Tag: Jotform

Why AI Is Becoming an Operational Necessity in Education

Artificial intelligence is no longer a future-facing experiment in education. For many schools and institutions, it is quickly becoming a practical response to shrinking budgets, staffing shortages, and mounting administrative workloads.

A new EdTech Trends 2026 report from Jotform underscores this shift, finding that 65 percent of educators are already using AI tools in their day-to-day work. The takeaway is not that educators are chasing the latest technology trend, but that they are seeking relief from systemic pressures that have intensified over the past several years.

AI adoption is being driven by workload, not novelty

The report makes clear that AI adoption is largely pragmatic. Nearly half of educators using AI say they apply it to both instructional and administrative tasks. From summarizing long documents and drafting communications to supporting lesson planning, AI is being used to reduce time spent on repetitive work rather than to replace teaching itself.

This distinction matters. Educators are not embracing AI to automate learning, but to protect time for it. As responsibilities expand beyond the classroom, AI is increasingly viewed as a productivity layer that helps educators stay focused on students instead of paperwork.

Tool sprawl is limiting the impact of edtech investments

Despite widespread technology adoption, the report highlights a persistent problem for education IT leaders: fragmentation. While 77 percent of educators say their digital tools work well individually, nearly three quarters cite poor integration between systems as a major frustration.

Educators report using an average of eight digital tools, and many describe the experience as overwhelming. Even with these tools in place, manual tasks still consume several hours each week. This disconnect illustrates a broader issue across education technology. The challenge is no longer access to tools, but how well those tools work together.

AI is filling gaps created by staffing and funding pressures

Concerns about infrastructure funding cuts were cited by more than half of survey respondents, reinforcing the reality that many institutions are being asked to do more with fewer resources. In this environment, AI is increasingly positioned as a stopgap solution.

Most educators report using AI for research, brainstorming, and content creation, tasks that often spill into evenings and weekends. By accelerating these workflows, AI helps mitigate burnout without fundamentally changing how education is delivered.

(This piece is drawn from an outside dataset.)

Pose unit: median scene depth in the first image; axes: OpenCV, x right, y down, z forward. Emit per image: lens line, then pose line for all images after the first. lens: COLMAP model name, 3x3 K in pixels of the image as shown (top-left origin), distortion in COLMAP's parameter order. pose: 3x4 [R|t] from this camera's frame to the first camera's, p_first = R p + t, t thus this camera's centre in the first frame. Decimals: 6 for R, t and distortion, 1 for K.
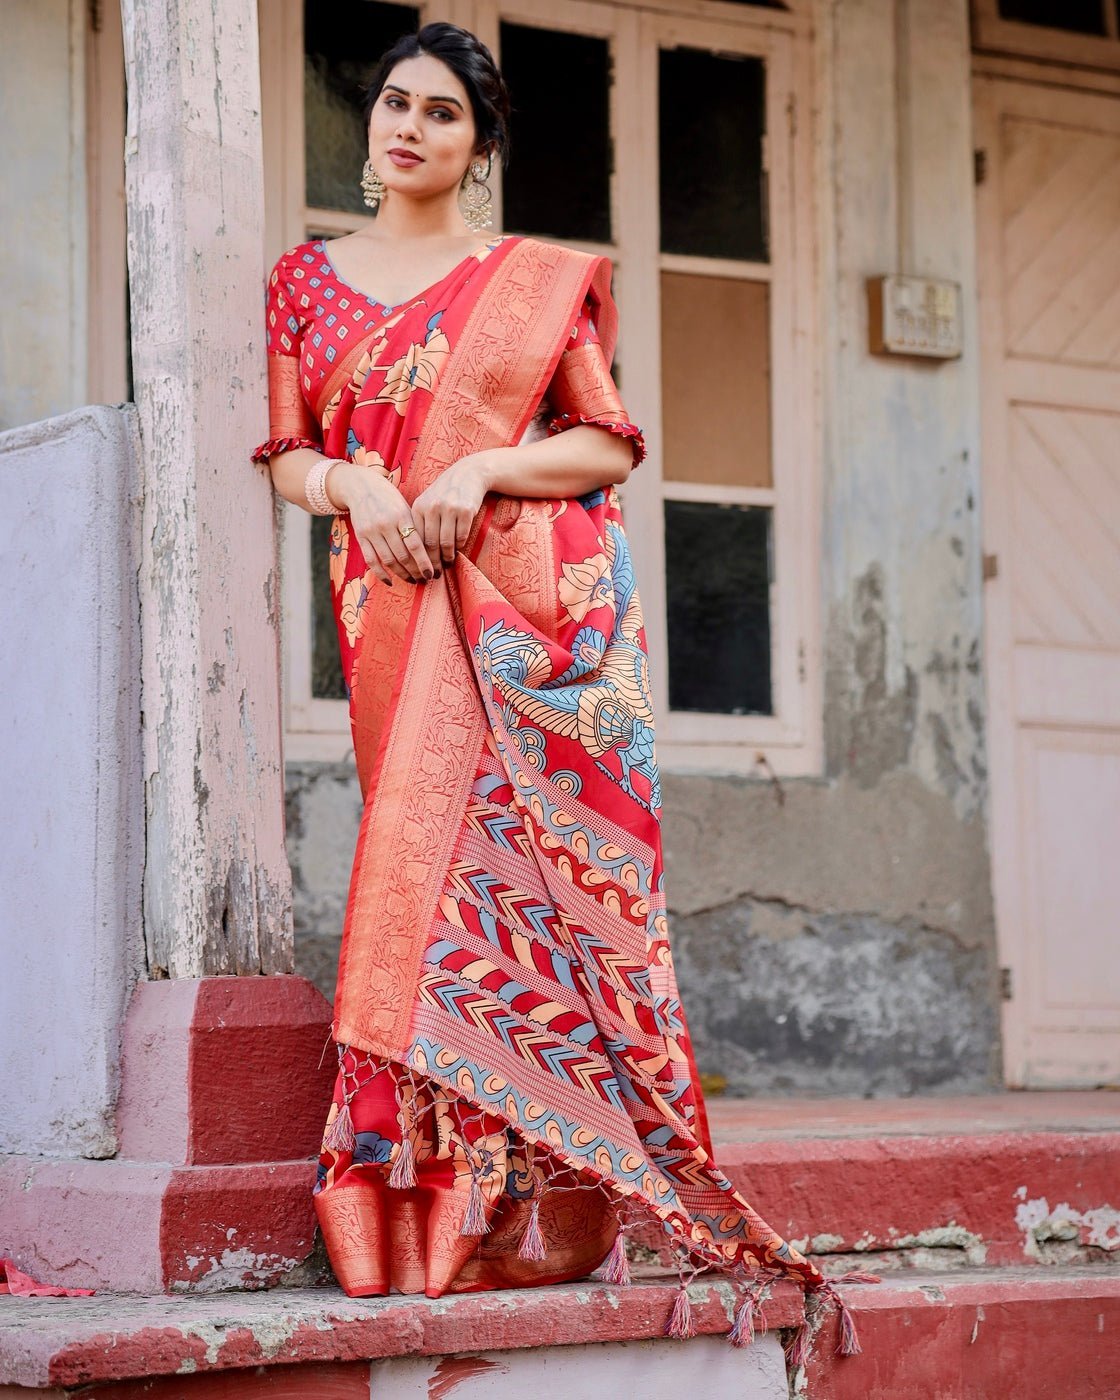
lens RADIAL K [[3885.4, 0, 618.3], [0, 3885.4, 562.9], [0, 0, 1]] dist [0.272828, 0.196437]
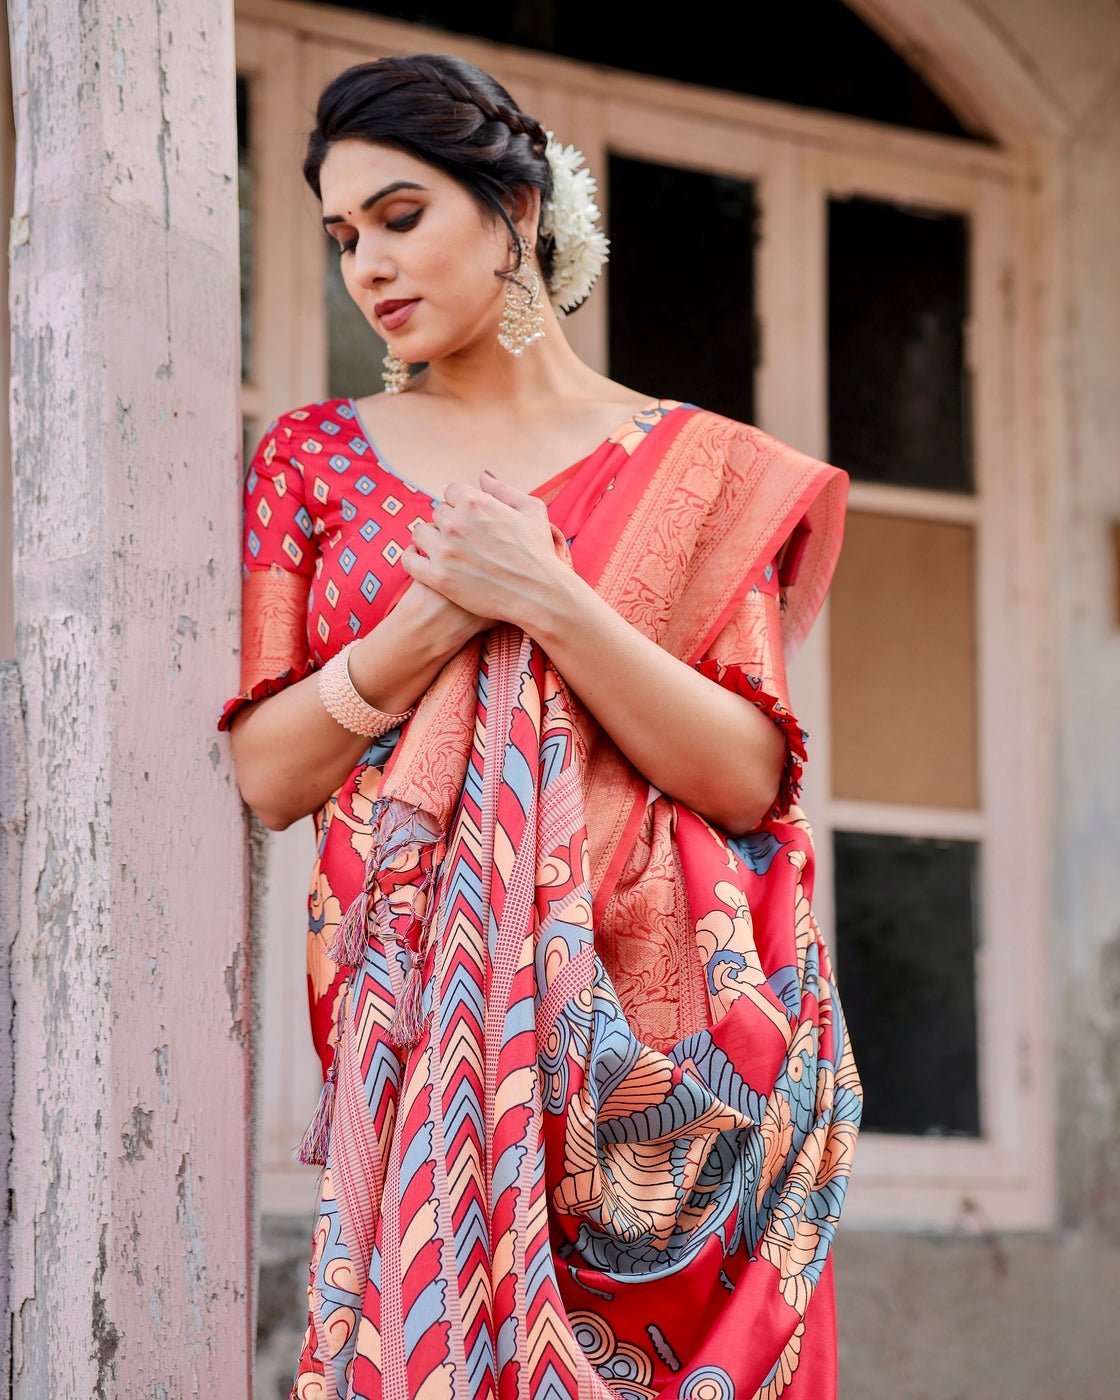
lens RADIAL K [[3936.0, 0, 597.8], [0, 3936.0, 666.1], [0, 0, 1]] dist [0.433006, -0.785139]
pose [[0.999780, 0.009952, -0.018472, -0.024558], [-0.010963, 0.998400, -0.055465, -0.007599], [0.017890, 0.055655, 0.998290, 0.403668]]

However, relying on AI to offset staffing and budget challenges also raises questions about sustainability. Without thoughtful implementation, AI risks becoming another layer of complexity rather than a meaningful solution.

Ethics and trust remain unresolved

The report also reflects ongoing concerns around data security and ethical use. As AI tools handle sensitive student and institutional information, educators are rightly cautious about transparency, privacy protections, and long-term accountability.

These concerns are not barriers to adoption, but they are signals that governance and policy must evolve alongside technology. Trust will play a decisive role in determining how deeply AI becomes embedded in education systems.

Integration will define the next phase of AI in education

What emerges most clearly from the report is that AI’s future impact will depend less on innovation and more on integration. Educators are already willing to use AI, but they want fewer platforms, cleaner workflows, and systems that communicate with one another.

For education IT leaders, the next phase of AI adoption will be about ecosystem design rather than tool selection. Institutions that prioritize interoperability, training, and ethical frameworks will be better positioned to turn AI from a tactical fix into a strategic asset.

In education, AI is no longer about what is possible. It is about what is practical, sustainable, and aligned with the realities educators face every day.